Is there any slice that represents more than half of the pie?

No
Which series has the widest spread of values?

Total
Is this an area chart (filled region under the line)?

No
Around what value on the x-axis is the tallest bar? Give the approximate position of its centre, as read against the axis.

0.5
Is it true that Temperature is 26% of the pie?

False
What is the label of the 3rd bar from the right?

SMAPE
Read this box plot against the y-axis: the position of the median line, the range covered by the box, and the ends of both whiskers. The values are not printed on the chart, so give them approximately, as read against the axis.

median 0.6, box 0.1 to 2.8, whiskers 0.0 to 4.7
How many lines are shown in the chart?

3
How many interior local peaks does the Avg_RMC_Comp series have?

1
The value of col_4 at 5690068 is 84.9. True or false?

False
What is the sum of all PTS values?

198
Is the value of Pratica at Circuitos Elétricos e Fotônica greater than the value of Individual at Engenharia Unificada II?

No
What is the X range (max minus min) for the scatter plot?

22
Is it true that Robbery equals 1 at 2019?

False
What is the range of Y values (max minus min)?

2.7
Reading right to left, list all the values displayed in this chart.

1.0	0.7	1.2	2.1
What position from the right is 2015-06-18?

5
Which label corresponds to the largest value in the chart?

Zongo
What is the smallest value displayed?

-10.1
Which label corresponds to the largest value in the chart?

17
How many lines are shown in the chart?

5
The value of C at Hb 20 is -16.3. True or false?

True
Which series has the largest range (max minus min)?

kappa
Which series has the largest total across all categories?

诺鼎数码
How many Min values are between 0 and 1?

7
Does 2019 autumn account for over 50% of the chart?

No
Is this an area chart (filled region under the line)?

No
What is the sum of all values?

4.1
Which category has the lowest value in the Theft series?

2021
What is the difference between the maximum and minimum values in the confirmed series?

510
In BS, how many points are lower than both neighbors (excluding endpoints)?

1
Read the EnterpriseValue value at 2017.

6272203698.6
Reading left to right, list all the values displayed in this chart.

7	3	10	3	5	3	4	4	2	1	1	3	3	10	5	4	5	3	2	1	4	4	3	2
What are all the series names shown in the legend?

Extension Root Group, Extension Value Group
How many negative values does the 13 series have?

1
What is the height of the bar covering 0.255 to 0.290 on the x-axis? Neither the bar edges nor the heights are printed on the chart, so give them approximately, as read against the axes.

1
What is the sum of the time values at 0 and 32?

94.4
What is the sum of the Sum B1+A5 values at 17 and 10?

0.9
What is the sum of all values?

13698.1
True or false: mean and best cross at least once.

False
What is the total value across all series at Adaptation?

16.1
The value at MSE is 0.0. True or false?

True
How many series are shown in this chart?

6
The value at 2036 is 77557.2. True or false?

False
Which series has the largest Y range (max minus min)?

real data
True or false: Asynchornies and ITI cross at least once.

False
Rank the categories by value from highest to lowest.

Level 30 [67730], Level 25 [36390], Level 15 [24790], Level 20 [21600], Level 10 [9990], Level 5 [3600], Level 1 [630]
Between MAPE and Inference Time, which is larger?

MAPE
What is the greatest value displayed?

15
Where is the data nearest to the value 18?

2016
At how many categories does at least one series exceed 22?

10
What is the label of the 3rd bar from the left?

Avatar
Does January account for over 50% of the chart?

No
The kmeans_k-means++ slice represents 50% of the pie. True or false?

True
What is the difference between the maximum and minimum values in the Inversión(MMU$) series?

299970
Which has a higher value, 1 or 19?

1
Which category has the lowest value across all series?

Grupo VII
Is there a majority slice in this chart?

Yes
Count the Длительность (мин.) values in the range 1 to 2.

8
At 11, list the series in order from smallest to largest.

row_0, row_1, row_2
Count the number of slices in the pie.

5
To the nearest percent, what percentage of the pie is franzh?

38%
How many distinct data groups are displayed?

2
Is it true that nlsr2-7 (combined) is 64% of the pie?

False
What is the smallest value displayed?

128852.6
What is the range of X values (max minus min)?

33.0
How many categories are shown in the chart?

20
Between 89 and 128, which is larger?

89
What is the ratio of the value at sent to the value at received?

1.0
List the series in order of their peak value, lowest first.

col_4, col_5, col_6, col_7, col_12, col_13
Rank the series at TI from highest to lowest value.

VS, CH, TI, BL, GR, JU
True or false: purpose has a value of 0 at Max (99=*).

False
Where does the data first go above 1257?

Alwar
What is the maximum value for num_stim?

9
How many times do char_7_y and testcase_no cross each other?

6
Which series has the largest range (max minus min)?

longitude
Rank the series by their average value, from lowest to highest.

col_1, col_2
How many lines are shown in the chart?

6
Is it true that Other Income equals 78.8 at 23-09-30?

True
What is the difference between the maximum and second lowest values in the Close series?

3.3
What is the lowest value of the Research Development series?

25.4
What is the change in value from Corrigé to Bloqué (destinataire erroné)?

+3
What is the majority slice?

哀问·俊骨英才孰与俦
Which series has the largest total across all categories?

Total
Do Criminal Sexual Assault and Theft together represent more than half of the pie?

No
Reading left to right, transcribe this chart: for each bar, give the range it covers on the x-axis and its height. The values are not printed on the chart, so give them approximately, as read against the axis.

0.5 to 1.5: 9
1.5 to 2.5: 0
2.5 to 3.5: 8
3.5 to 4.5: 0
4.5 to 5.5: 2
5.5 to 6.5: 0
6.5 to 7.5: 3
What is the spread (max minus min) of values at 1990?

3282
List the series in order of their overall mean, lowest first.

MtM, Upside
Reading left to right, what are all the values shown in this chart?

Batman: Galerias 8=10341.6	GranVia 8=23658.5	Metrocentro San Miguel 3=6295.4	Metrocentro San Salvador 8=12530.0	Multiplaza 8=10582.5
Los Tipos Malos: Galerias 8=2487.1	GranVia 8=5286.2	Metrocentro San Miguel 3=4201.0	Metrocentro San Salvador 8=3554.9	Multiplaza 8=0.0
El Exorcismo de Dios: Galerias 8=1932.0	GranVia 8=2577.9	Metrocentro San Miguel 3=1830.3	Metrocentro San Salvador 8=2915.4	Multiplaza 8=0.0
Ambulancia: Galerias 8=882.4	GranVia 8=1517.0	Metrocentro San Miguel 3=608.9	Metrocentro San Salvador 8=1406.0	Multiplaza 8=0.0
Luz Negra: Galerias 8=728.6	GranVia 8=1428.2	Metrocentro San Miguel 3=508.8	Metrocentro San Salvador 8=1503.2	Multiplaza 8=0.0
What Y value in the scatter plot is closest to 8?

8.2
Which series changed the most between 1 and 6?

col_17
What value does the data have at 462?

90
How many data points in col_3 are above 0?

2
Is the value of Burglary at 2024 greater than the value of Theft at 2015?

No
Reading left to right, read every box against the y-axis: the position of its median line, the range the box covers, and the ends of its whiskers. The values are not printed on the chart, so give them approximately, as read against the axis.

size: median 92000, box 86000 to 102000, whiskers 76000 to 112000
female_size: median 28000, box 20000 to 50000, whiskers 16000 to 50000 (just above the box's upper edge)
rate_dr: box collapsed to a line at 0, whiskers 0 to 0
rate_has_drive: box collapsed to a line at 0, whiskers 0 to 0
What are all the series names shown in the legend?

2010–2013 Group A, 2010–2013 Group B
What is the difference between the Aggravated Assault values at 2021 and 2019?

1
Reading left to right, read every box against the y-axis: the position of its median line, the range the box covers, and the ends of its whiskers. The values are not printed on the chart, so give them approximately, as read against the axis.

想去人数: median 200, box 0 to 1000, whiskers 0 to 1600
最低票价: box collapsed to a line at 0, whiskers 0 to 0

* INSTRUCTIONS FOR THE TASK
Quote all of the items above word for word.

* YOUR RESPONSE
Is there any slice that represents more than half of the pie?

No
Which series has the widest spread of values?

Total
Is this an area chart (filled region under the line)?

No
Around what value on the x-axis is the tallest bar? Give the approximate position of its centre, as read against the axis.

0.5
Is it true that Temperature is 26% of the pie?

False
What is the label of the 3rd bar from the right?

SMAPE
Read this box plot against the y-axis: the position of the median line, the range covered by the box, and the ends of both whiskers. The values are not printed on the chart, so give them approximately, as read against the axis.

median 0.6, box 0.1 to 2.8, whiskers 0.0 to 4.7
How many lines are shown in the chart?

3
How many interior local peaks does the Avg_RMC_Comp series have?

1
The value of col_4 at 5690068 is 84.9. True or false?

False
What is the sum of all PTS values?

198
Is the value of Pratica at Circuitos Elétricos e Fotônica greater than the value of Individual at Engenharia Unificada II?

No
What is the X range (max minus min) for the scatter plot?

22
Is it true that Robbery equals 1 at 2019?

False
What is the range of Y values (max minus min)?

2.7
Reading right to left, list all the values displayed in this chart.

1.0	0.7	1.2	2.1
What position from the right is 2015-06-18?

5
Which label corresponds to the largest value in the chart?

Zongo
What is the smallest value displayed?

-10.1
Which label corresponds to the largest value in the chart?

17
How many lines are shown in the chart?

5
The value of C at Hb 20 is -16.3. True or false?

True
Which series has the largest range (max minus min)?

kappa
Which series has the largest total across all categories?

诺鼎数码
How many Min values are between 0 and 1?

7
Does 2019 autumn account for over 50% of the chart?

No
Is this an area chart (filled region under the line)?

No
What is the sum of all values?

4.1
Which category has the lowest value in the Theft series?

2021
What is the difference between the maximum and minimum values in the confirmed series?

510
In BS, how many points are lower than both neighbors (excluding endpoints)?

1
Read the EnterpriseValue value at 2017.

6272203698.6
Reading left to right, list all the values displayed in this chart.

7	3	10	3	5	3	4	4	2	1	1	3	3	10	5	4	5	3	2	1	4	4	3	2
What are all the series names shown in the legend?

Extension Root Group, Extension Value Group
How many negative values does the 13 series have?

1
What is the height of the bar covering 0.255 to 0.290 on the x-axis? Neither the bar edges nor the heights are printed on the chart, so give them approximately, as read against the axes.

1
What is the sum of the time values at 0 and 32?

94.4
What is the sum of the Sum B1+A5 values at 17 and 10?

0.9
What is the sum of all values?

13698.1
True or false: mean and best cross at least once.

False
What is the total value across all series at Adaptation?

16.1
The value at MSE is 0.0. True or false?

True
How many series are shown in this chart?

6
The value at 2036 is 77557.2. True or false?

False
Which series has the largest Y range (max minus min)?

real data
True or false: Asynchornies and ITI cross at least once.

False
Rank the categories by value from highest to lowest.

Level 30 [67730], Level 25 [36390], Level 15 [24790], Level 20 [21600], Level 10 [9990], Level 5 [3600], Level 1 [630]
Between MAPE and Inference Time, which is larger?

MAPE
What is the greatest value displayed?

15
Where is the data nearest to the value 18?

2016
At how many categories does at least one series exceed 22?

10
What is the label of the 3rd bar from the left?

Avatar
Does January account for over 50% of the chart?

No
The kmeans_k-means++ slice represents 50% of the pie. True or false?

True
What is the difference between the maximum and minimum values in the Inversión(MMU$) series?

299970
Which has a higher value, 1 or 19?

1
Which category has the lowest value across all series?

Grupo VII
Is there a majority slice in this chart?

Yes
Count the Длительность (мин.) values in the range 1 to 2.

8
At 11, list the series in order from smallest to largest.

row_0, row_1, row_2
Count the number of slices in the pie.

5
To the nearest percent, what percentage of the pie is franzh?

38%
How many distinct data groups are displayed?

2
Is it true that nlsr2-7 (combined) is 64% of the pie?

False
What is the smallest value displayed?

128852.6
What is the range of X values (max minus min)?

33.0
How many categories are shown in the chart?

20
Between 89 and 128, which is larger?

89
What is the ratio of the value at sent to the value at received?

1.0
List the series in order of their peak value, lowest first.

col_4, col_5, col_6, col_7, col_12, col_13
Rank the series at TI from highest to lowest value.

VS, CH, TI, BL, GR, JU
True or false: purpose has a value of 0 at Max (99=*).

False
Where does the data first go above 1257?

Alwar
What is the maximum value for num_stim?

9
How many times do char_7_y and testcase_no cross each other?

6
Which series has the largest range (max minus min)?

longitude
Rank the series by their average value, from lowest to highest.

col_1, col_2
How many lines are shown in the chart?

6
Is it true that Other Income equals 78.8 at 23-09-30?

True
What is the difference between the maximum and second lowest values in the Close series?

3.3
What is the lowest value of the Research Development series?

25.4
What is the change in value from Corrigé to Bloqué (destinataire erroné)?

+3
What is the majority slice?

哀问·俊骨英才孰与俦
Which series has the largest total across all categories?

Total
Do Criminal Sexual Assault and Theft together represent more than half of the pie?

No
Reading left to right, transcribe this chart: for each bar, give the range it covers on the x-axis and its height. The values are not printed on the chart, so give them approximately, as read against the axis.

0.5 to 1.5: 9
1.5 to 2.5: 0
2.5 to 3.5: 8
3.5 to 4.5: 0
4.5 to 5.5: 2
5.5 to 6.5: 0
6.5 to 7.5: 3
What is the spread (max minus min) of values at 1990?

3282
List the series in order of their overall mean, lowest first.

MtM, Upside
Reading left to right, what are all the values shown in this chart?

Batman: Galerias 8=10341.6	GranVia 8=23658.5	Metrocentro San Miguel 3=6295.4	Metrocentro San Salvador 8=12530.0	Multiplaza 8=10582.5
Los Tipos Malos: Galerias 8=2487.1	GranVia 8=5286.2	Metrocentro San Miguel 3=4201.0	Metrocentro San Salvador 8=3554.9	Multiplaza 8=0.0
El Exorcismo de Dios: Galerias 8=1932.0	GranVia 8=2577.9	Metrocentro San Miguel 3=1830.3	Metrocentro San Salvador 8=2915.4	Multiplaza 8=0.0
Ambulancia: Galerias 8=882.4	GranVia 8=1517.0	Metrocentro San Miguel 3=608.9	Metrocentro San Salvador 8=1406.0	Multiplaza 8=0.0
Luz Negra: Galerias 8=728.6	GranVia 8=1428.2	Metrocentro San Miguel 3=508.8	Metrocentro San Salvador 8=1503.2	Multiplaza 8=0.0
What Y value in the scatter plot is closest to 8?

8.2
Which series changed the most between 1 and 6?

col_17
What value does the data have at 462?

90
How many data points in col_3 are above 0?

2
Is the value of Burglary at 2024 greater than the value of Theft at 2015?

No
Reading left to right, read every box against the y-axis: the position of its median line, the range the box covers, and the ends of its whiskers. The values are not printed on the chart, so give them approximately, as read against the axis.

size: median 92000, box 86000 to 102000, whiskers 76000 to 112000
female_size: median 28000, box 20000 to 50000, whiskers 16000 to 50000 (just above the box's upper edge)
rate_dr: box collapsed to a line at 0, whiskers 0 to 0
rate_has_drive: box collapsed to a line at 0, whiskers 0 to 0
What are all the series names shown in the legend?

2010–2013 Group A, 2010–2013 Group B
What is the difference between the Aggravated Assault values at 2021 and 2019?

1
Reading left to right, read every box against the y-axis: the position of its median line, the range the box covers, and the ends of its whiskers. The values are not printed on the chart, so give them approximately, as read against the axis.

想去人数: median 200, box 0 to 1000, whiskers 0 to 1600
最低票价: box collapsed to a line at 0, whiskers 0 to 0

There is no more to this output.